§ TASK OBJECTIVE: Reproduce the part of the material that opens with the line containing "取扱商品は引き続き姉妹サイト「LIGHT STYLE」でお買い求め" and closes with the line containing "登録住所が海外住所である銀行口座からの入金の場合。", substituting "LIGHT SHOP" for every occurrence of "LIGHT STYLE" and leaving all else unchanged.

§ ENTRIES SUPPLIED:
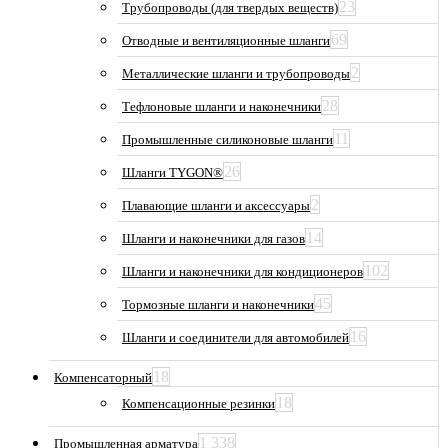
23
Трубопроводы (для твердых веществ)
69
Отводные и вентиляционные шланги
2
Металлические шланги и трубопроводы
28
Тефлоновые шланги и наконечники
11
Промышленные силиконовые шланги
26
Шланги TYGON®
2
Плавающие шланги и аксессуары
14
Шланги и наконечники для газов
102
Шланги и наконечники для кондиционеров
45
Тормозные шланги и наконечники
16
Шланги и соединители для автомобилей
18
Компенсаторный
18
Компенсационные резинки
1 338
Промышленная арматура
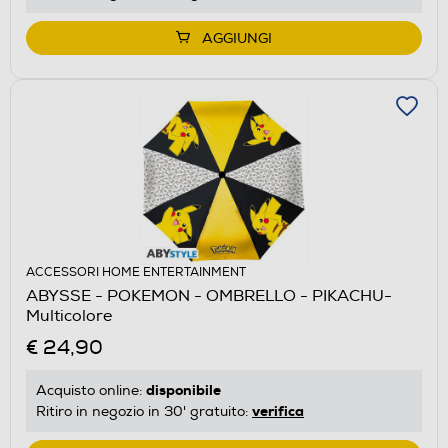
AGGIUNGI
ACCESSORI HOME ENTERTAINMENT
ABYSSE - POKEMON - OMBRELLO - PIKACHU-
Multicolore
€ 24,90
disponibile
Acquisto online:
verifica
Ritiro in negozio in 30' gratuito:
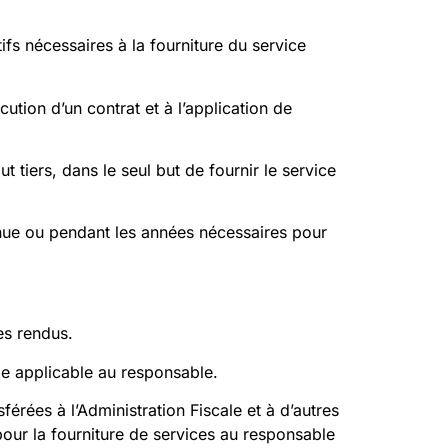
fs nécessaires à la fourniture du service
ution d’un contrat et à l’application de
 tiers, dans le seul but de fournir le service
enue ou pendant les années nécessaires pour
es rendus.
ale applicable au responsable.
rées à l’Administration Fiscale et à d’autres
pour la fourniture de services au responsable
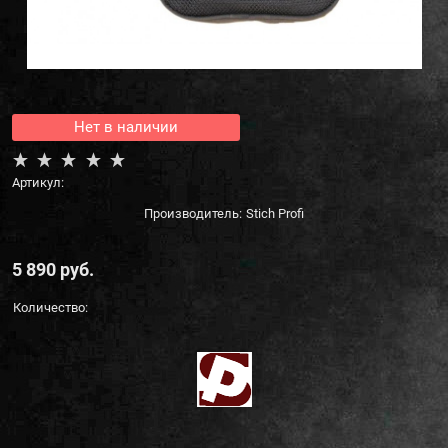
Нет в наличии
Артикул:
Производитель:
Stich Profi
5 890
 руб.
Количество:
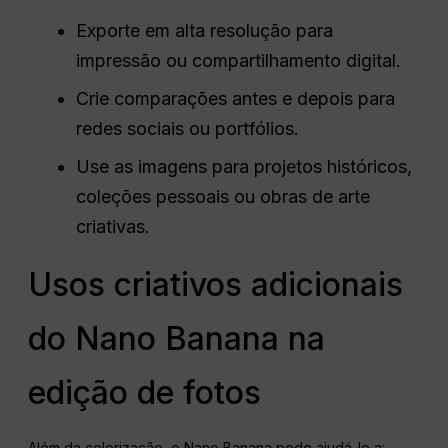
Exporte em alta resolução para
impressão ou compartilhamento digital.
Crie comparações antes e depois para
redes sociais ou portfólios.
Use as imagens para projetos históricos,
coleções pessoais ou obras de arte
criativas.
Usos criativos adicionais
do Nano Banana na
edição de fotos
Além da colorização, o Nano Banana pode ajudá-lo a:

* * *

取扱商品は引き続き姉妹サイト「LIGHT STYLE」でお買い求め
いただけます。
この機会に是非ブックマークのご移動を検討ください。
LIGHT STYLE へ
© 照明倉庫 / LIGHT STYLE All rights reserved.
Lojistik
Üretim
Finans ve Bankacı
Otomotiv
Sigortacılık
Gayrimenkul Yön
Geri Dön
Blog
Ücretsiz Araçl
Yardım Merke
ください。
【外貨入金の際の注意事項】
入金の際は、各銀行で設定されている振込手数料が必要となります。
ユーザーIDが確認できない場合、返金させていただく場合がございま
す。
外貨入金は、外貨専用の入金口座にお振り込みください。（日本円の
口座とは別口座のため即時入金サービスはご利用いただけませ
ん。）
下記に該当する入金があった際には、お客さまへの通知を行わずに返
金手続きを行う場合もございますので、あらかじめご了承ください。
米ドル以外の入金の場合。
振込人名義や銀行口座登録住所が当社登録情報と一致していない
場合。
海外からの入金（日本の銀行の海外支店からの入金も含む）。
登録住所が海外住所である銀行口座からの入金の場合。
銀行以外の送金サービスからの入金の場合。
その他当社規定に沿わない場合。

§ RESPONSE TO THE EXERCISE:
取扱商品は引き続き姉妹サイト「LIGHT SHOP」でお買い求め
いただけます。
この機会に是非ブックマークのご移動を検討ください。
LIGHT SHOP へ
© 照明倉庫 / LIGHT SHOP All rights reserved.
Lojistik
Üretim
Finans ve Bankacı
Otomotiv
Sigortacılık
Gayrimenkul Yön
Geri Dön
Blog
Ücretsiz Araçl
Yardım Merke
ください。
【外貨入金の際の注意事項】
入金の際は、各銀行で設定されている振込手数料が必要となります。
ユーザーIDが確認できない場合、返金させていただく場合がございま
す。
外貨入金は、外貨専用の入金口座にお振り込みください。（日本円の
口座とは別口座のため即時入金サービスはご利用いただけませ
ん。）
下記に該当する入金があった際には、お客さまへの通知を行わずに返
金手続きを行う場合もございますので、あらかじめご了承ください。
米ドル以外の入金の場合。
振込人名義や銀行口座登録住所が当社登録情報と一致していない
場合。
海外からの入金（日本の銀行の海外支店からの入金も含む）。
登録住所が海外住所である銀行口座からの入金の場合。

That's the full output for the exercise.